Date of Award

Spring 3-2022

Document Type

Dissertation

Degree Name

Doctor of Philosophy in Cyber Operations (PhDCO)

Department

Computer Science

First Advisor

Shengjie Xu

Second Advisor

Austin O'Brien

Third Advisor

Josh Stroschein

Abstract

This dissertation proposes several improvements to existing adversarial attacks against MalConv, a raw-byte malware classifier for Windows PE files. The included contributions greatly improve the success rates and performance of gradient-based file overlay attacks. All improvements are included in a new open-source attack utility called BitCamo.

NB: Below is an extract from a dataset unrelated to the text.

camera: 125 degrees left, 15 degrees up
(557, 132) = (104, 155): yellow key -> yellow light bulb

Several new payload initialization strategies for use with gradient-based attacks are proposed and evaluated as potential replacements for the randomized initialization method used by current attacks. An algorithm for determining the optimal payload size is also proposed. The resulting improvements achieve a 100% evasion rate against eligible target executables using an average payload size of only 300 bytes. The results are substantially better than those reported by other open-source tools or attacks proposed within the research literature.

Existing gradient attacks against MalConv contain a long-running byte reconstruction phase necessary to map backwards across a non-differentiable embedding layer used by the model. Three proposals are presented to significantly improve the runtime of this phase, including the addition of parallelism, limiting the scope of reconstruction to the payload only, and introducing a K-D tree data structure to allow for blazing fast spatial searches in comparison to the L2 distance metric used by current attacks.

A pre-detection mechanism proposed in previous research checks if executables have the same code section hash but a different overall hash with respect to known malicious files, allowing adversarial examples to be immediately rejected by a detection pipeline before MalConv evaluates the sample. This dissertation proposes a single-byte code section attack that can completely bypass this defense mechanism in over 63% of samples. The pre-detection attack can be used in conjunction with the other new improvements to offer a formidable attack capability against MalConv and other detection models sharing a similar architecture.